Kiup Lee dégage déjà une impression de grande facilité. Sa voix rayonnante, bien assise, s’élève en de vaillants aigus (mais ils sont moins stables dans la nuance piano). Le timbre clair, la musicalité et le legato, mais aussi la prononciation du français très correcte en font un Pâris de choix. Lorsque le répertoire s’alourdit, il souffre toutefois de légers décrochages. Marie-Andrée Bouchard-Lesieur (dont les initiales, MABL, se prononceraient Ma Belle, si ce n’était par trop familier) dispose déjà d'un souffle bien enraciné, d’un mezzo très assuré, fougueux, d’aigus épais et d’un ample vibrato.
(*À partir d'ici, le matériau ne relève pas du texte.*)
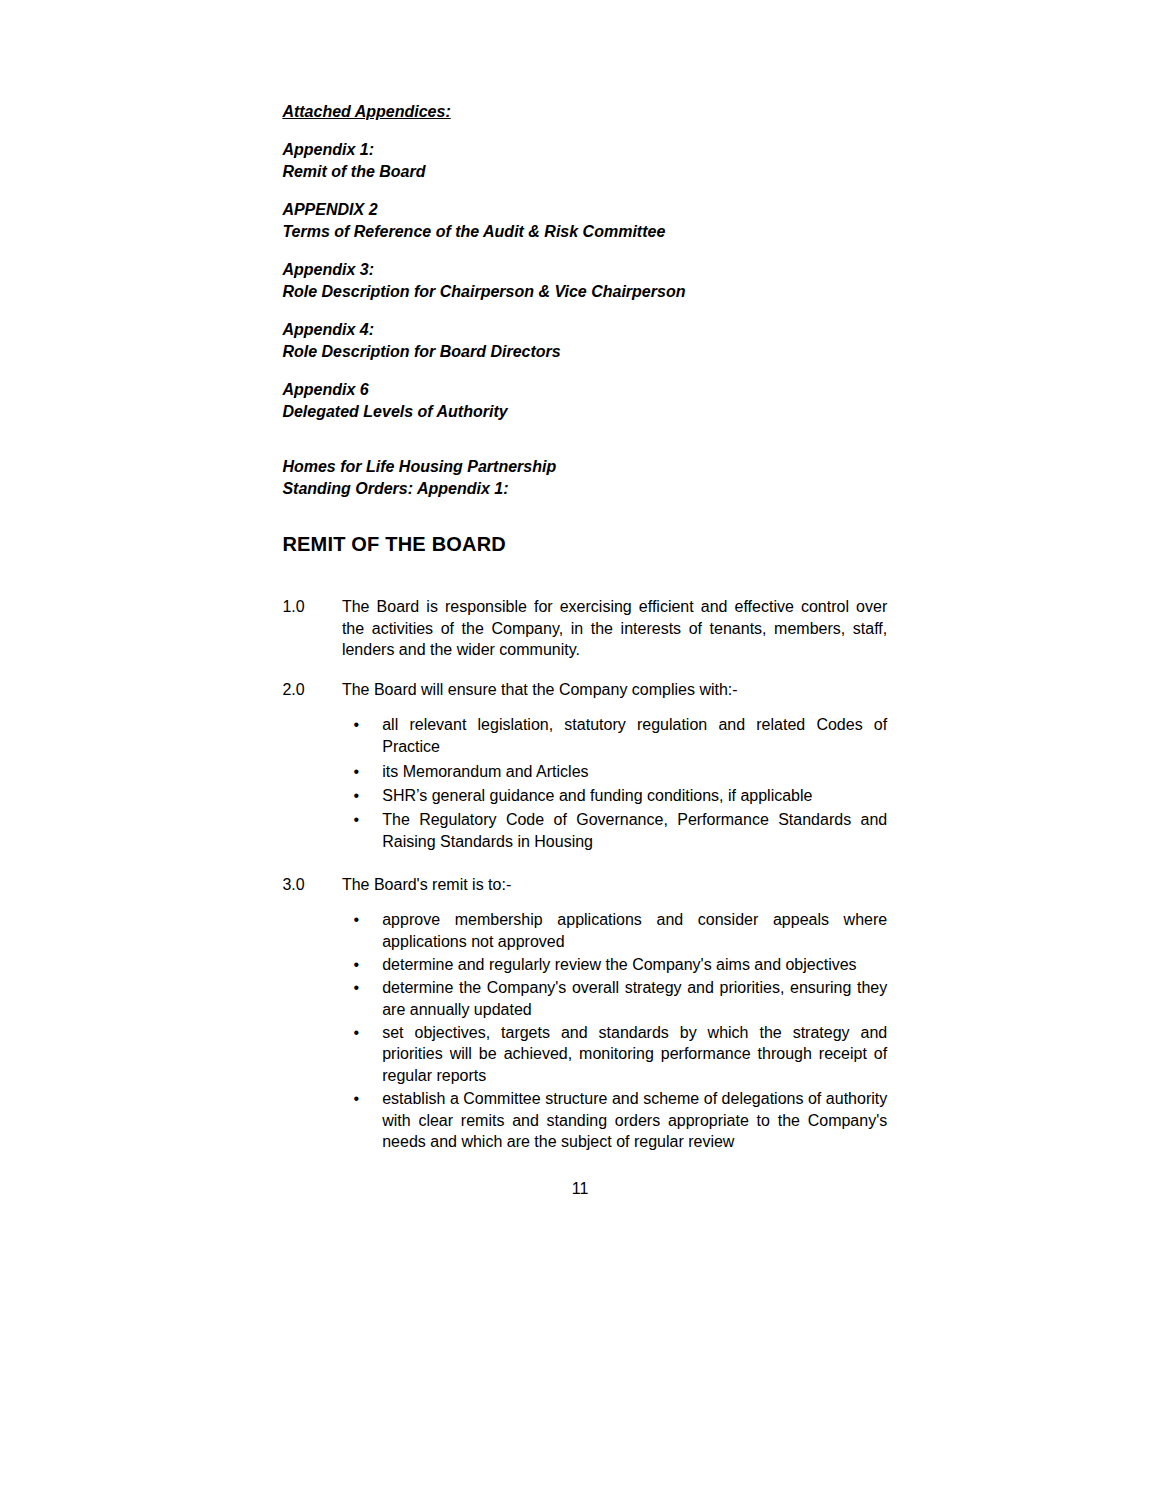Attached Appendices:
Appendix 1:
Remit of the Board
APPENDIX 2
Terms of Reference of the Audit & Risk Committee
Appendix 3:
Role Description for Chairperson & Vice Chairperson
Appendix 4:
Role Description for Board Directors
Appendix 6
Delegated Levels of Authority
Homes for Life Housing Partnership
Standing Orders: Appendix 1:
REMIT OF THE BOARD
1.0
The Board is responsible for exercising efficient and effective control over the activities of the Company, in the interests of tenants, members, staff, lenders and the wider community.
2.0
The Board will ensure that the Company complies with:-
all relevant legislation, statutory regulation and related Codes of Practice
its Memorandum and Articles
SHR’s general guidance and funding conditions, if applicable
The Regulatory Code of Governance, Performance Standards and Raising Standards in Housing
3.0
The Board's remit is to:-
approve membership applications and consider appeals where applications not approved
determine and regularly review the Company's aims and objectives
determine the Company's overall strategy and priorities, ensuring they are annually updated
set objectives, targets and standards by which the strategy and priorities will be achieved, monitoring performance through receipt of regular reports
establish a Committee structure and scheme of delegations of authority with clear remits and standing orders appropriate to the Company's needs and which are the subject of regular review
11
Par son regard et ses expressions faciales, elle construit un théâtre expressif.
Tobias Westman, qui entre par mégarde en scène un numéro trop tôt, y remonte rapidement en Prince Sou-Chong. Son ténor barytonant manque certes de largeur, mais il déploie des aigus charpentés, un vibrato impétueux et une prononciation précise. Le chant est nuancé et appuyé sur un souffle maîtrisé. Son long et brillant aigu final lui vaut les acclamations du public. Le baryton Alexander Ivanov, nouvel arrivant, dispose d’une certaine aisance scénique et d’un timbre ténébreux mais brillant. Sa couverture vocale bonifie les couleurs de sa voix, mais nuit à la projection et donc au volume vocal, bien que la voix s’élargisse dans les graves. Alexander York se présente principalement dans un répertoire léger (Malatesta, Danilo) dans lequel, de fait, la clarté de son timbre dans le registre aigu est valorisée. Pourtant, l’appui y manque de vigueur et c’est en Marcello, rôle plus central, que la voix s’épanouit réellement, avec de gracieux graves et un lyrisme affirmé.
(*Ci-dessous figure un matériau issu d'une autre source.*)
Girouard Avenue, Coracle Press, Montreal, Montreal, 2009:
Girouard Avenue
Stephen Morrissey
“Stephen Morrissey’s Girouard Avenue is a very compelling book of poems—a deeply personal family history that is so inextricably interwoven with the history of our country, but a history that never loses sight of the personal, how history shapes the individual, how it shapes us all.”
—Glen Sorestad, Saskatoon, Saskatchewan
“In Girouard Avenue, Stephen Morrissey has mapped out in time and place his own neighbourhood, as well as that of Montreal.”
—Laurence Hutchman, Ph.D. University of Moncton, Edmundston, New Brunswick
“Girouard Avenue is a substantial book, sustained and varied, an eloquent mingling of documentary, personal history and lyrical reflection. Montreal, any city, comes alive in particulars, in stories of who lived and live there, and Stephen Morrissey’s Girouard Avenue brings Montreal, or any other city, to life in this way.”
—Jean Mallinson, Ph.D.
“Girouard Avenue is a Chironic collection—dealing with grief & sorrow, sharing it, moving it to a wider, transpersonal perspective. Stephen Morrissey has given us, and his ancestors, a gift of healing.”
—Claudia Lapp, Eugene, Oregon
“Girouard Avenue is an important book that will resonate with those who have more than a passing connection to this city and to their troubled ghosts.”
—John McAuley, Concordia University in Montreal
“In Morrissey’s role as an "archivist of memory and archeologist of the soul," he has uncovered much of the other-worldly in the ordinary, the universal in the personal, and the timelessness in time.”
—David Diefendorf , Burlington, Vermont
L’Académie a recruté cette année deux basses pour compléter son effectif. Aaron Pendleton fait très forte impression malgré ses maigres interventions. Sa voix large et profonde laisse résonner un timbre crépusculaire qui fera merveille un jour à Bastille : en attendant, il doit fournir une attention constante à ne pas déséquilibrer les ensembles par un volume trop consistant. Niall Anderson ne dispose que d’une courte intervention pour donner à entendre un timbre noble et boisé et une aisance scénique prometteuse.
Au piano, Olga Dubynska (qui donne également de la voix dans les chœurs) imprime souvent des tempi (trop) lents. Pourtant, elle parvient à créer des ambiances par un toucher lancinant ou sautillant selon les répertoires. Elle passe ensuite le relais à Christopher Vazan, qui allie vigueur et musicalité pour peindre les couleurs propres à chaque œuvre.
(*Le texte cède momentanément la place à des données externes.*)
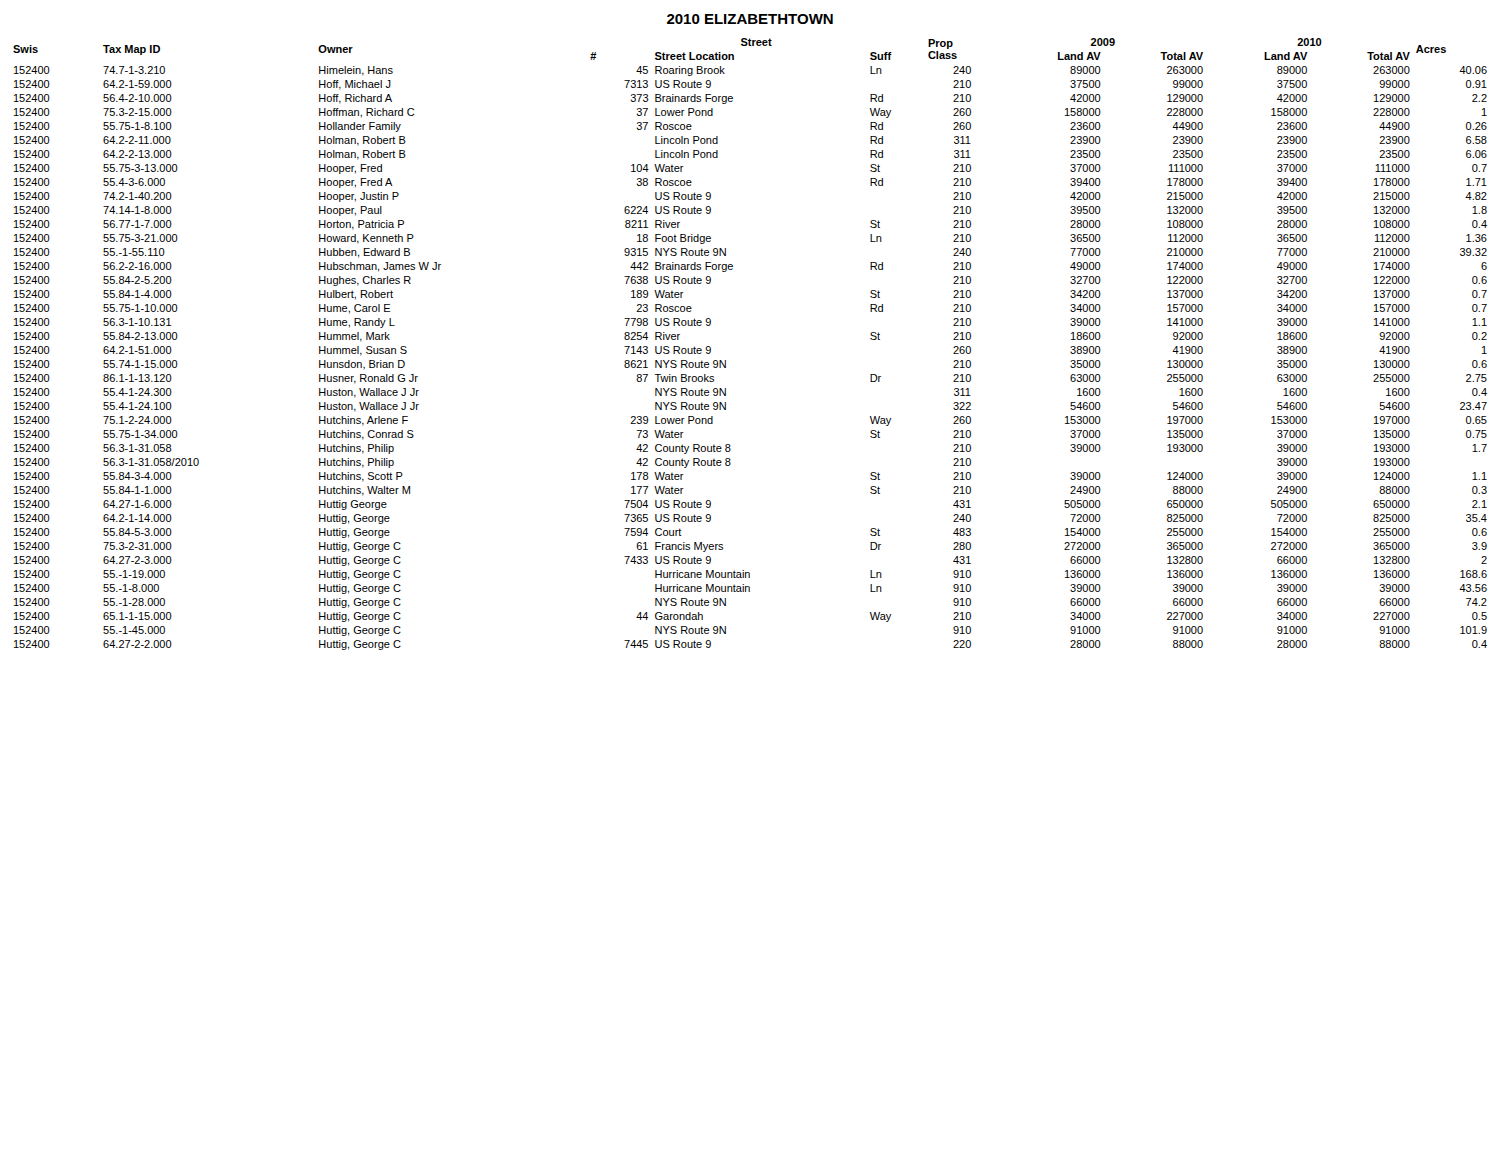2010 ELIZABETHTOWN
| Swis | Tax Map ID | Owner | Street | Prop Class | 2009 | 2010 | Acres |
| --- | --- | --- | --- | --- | --- | --- | --- |
| # | Street Location | Suff | Land AV | Total AV | Land AV | Total AV |
| 152400 | 74.7-1-3.210 | Himelein, Hans | 45 | Roaring Brook | Ln | 240 | 89000 | 263000 | 89000 | 263000 | 40.06 |
| 152400 | 64.2-1-59.000 | Hoff, Michael J | 7313 | US Route 9 | | 210 | 37500 | 99000 | 37500 | 99000 | 0.91 |
| 152400 | 56.4-2-10.000 | Hoff, Richard A | 373 | Brainards Forge | Rd | 210 | 42000 | 129000 | 42000 | 129000 | 2.2 |
| 152400 | 75.3-2-15.000 | Hoffman, Richard C | 37 | Lower Pond | Way | 260 | 158000 | 228000 | 158000 | 228000 | 1 |
| 152400 | 55.75-1-8.100 | Hollander Family | 37 | Roscoe | Rd | 260 | 23600 | 44900 | 23600 | 44900 | 0.26 |
| 152400 | 64.2-2-11.000 | Holman, Robert B | | Lincoln Pond | Rd | 311 | 23900 | 23900 | 23900 | 23900 | 6.58 |
| 152400 | 64.2-2-13.000 | Holman, Robert B | | Lincoln Pond | Rd | 311 | 23500 | 23500 | 23500 | 23500 | 6.06 |
| 152400 | 55.75-3-13.000 | Hooper, Fred | 104 | Water | St | 210 | 37000 | 111000 | 37000 | 111000 | 0.7 |
| 152400 | 55.4-3-6.000 | Hooper, Fred A | 38 | Roscoe | Rd | 210 | 39400 | 178000 | 39400 | 178000 | 1.71 |
| 152400 | 74.2-1-40.200 | Hooper, Justin P | | US Route 9 | | 210 | 42000 | 215000 | 42000 | 215000 | 4.82 |
| 152400 | 74.14-1-8.000 | Hooper, Paul | 6224 | US Route 9 | | 210 | 39500 | 132000 | 39500 | 132000 | 1.8 |
| 152400 | 56.77-1-7.000 | Horton, Patricia P | 8211 | River | St | 210 | 28000 | 108000 | 28000 | 108000 | 0.4 |
| 152400 | 55.75-3-21.000 | Howard, Kenneth P | 18 | Foot Bridge | Ln | 210 | 36500 | 112000 | 36500 | 112000 | 1.36 |
| 152400 | 55.-1-55.110 | Hubben, Edward B | 9315 | NYS Route 9N | | 240 | 77000 | 210000 | 77000 | 210000 | 39.32 |
| 152400 | 56.2-2-16.000 | Hubschman, James W Jr | 442 | Brainards Forge | Rd | 210 | 49000 | 174000 | 49000 | 174000 | 6 |
| 152400 | 55.84-2-5.200 | Hughes, Charles R | 7638 | US Route 9 | | 210 | 32700 | 122000 | 32700 | 122000 | 0.6 |
| 152400 | 55.84-1-4.000 | Hulbert, Robert | 189 | Water | St | 210 | 34200 | 137000 | 34200 | 137000 | 0.7 |
| 152400 | 55.75-1-10.000 | Hume, Carol E | 23 | Roscoe | Rd | 210 | 34000 | 157000 | 34000 | 157000 | 0.7 |
| 152400 | 56.3-1-10.131 | Hume, Randy L | 7798 | US Route 9 | | 210 | 39000 | 141000 | 39000 | 141000 | 1.1 |
| 152400 | 55.84-2-13.000 | Hummel, Mark | 8254 | River | St | 210 | 18600 | 92000 | 18600 | 92000 | 0.2 |
| 152400 | 64.2-1-51.000 | Hummel, Susan S | 7143 | US Route 9 | | 260 | 38900 | 41900 | 38900 | 41900 | 1 |
| 152400 | 55.74-1-15.000 | Hunsdon, Brian D | 8621 | NYS Route 9N | | 210 | 35000 | 130000 | 35000 | 130000 | 0.6 |
| 152400 | 86.1-1-13.120 | Husner, Ronald G Jr | 87 | Twin Brooks | Dr | 210 | 63000 | 255000 | 63000 | 255000 | 2.75 |
| 152400 | 55.4-1-24.300 | Huston, Wallace J Jr | | NYS Route 9N | | 311 | 1600 | 1600 | 1600 | 1600 | 0.4 |
| 152400 | 55.4-1-24.100 | Huston, Wallace J Jr | | NYS Route 9N | | 322 | 54600 | 54600 | 54600 | 54600 | 23.47 |
| 152400 | 75.1-2-24.000 | Hutchins, Arlene F | 239 | Lower Pond | Way | 260 | 153000 | 197000 | 153000 | 197000 | 0.65 |
| 152400 | 55.75-1-34.000 | Hutchins, Conrad S | 73 | Water | St | 210 | 37000 | 135000 | 37000 | 135000 | 0.75 |
| 152400 | 56.3-1-31.058 | Hutchins, Philip | 42 | County Route 8 | | 210 | 39000 | 193000 | 39000 | 193000 | 1.7 |
| 152400 | 56.3-1-31.058/2010 | Hutchins, Philip | 42 | County Route 8 | | 210 | | | 39000 | 193000 | |
| 152400 | 55.84-3-4.000 | Hutchins, Scott P | 178 | Water | St | 210 | 39000 | 124000 | 39000 | 124000 | 1.1 |
| 152400 | 55.84-1-1.000 | Hutchins, Walter M | 177 | Water | St | 210 | 24900 | 88000 | 24900 | 88000 | 0.3 |
| 152400 | 64.27-1-6.000 | Huttig George | 7504 | US Route 9 | | 431 | 505000 | 650000 | 505000 | 650000 | 2.1 |
| 152400 | 64.2-1-14.000 | Huttig, George | 7365 | US Route 9 | | 240 | 72000 | 825000 | 72000 | 825000 | 35.4 |
| 152400 | 55.84-5-3.000 | Huttig, George | 7594 | Court | St | 483 | 154000 | 255000 | 154000 | 255000 | 0.6 |
| 152400 | 75.3-2-31.000 | Huttig, George C | 61 | Francis Myers | Dr | 280 | 272000 | 365000 | 272000 | 365000 | 3.9 |
| 152400 | 64.27-2-3.000 | Huttig, George C | 7433 | US Route 9 | | 431 | 66000 | 132800 | 66000 | 132800 | 2 |
| 152400 | 55.-1-19.000 | Huttig, George C | | Hurricane Mountain | Ln | 910 | 136000 | 136000 | 136000 | 136000 | 168.6 |
| 152400 | 55.-1-8.000 | Huttig, George C | | Hurricane Mountain | Ln | 910 | 39000 | 39000 | 39000 | 39000 | 43.56 |
| 152400 | 55.-1-28.000 | Huttig, George C | | NYS Route 9N | | 910 | 66000 | 66000 | 66000 | 66000 | 74.2 |
| 152400 | 65.1-1-15.000 | Huttig, George C | 44 | Garondah | Way | 210 | 34000 | 227000 | 34000 | 227000 | 0.5 |
| 152400 | 55.-1-45.000 | Huttig, George C | | NYS Route 9N | | 910 | 91000 | 91000 | 91000 | 91000 | 101.9 |
| 152400 | 64.27-2-2.000 | Huttig, George C | 7445 | US Route 9 | | 220 | 28000 | 88000 | 28000 | 88000 | 0.4 |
Indéniablement, ces jeunes artistes disposent déjà d’une technique sûre : leur principal besoin est maintenant de se confronter au public le plus souvent possible (certains ont d’ailleurs déjà des admirateurs fidèles). La création de la salle modulable, voulue par Lissner et confirmée par Neef dans nos colonnes, pourrait leur donner l’opportunité de se produire plus souvent dans des ouvrages complets.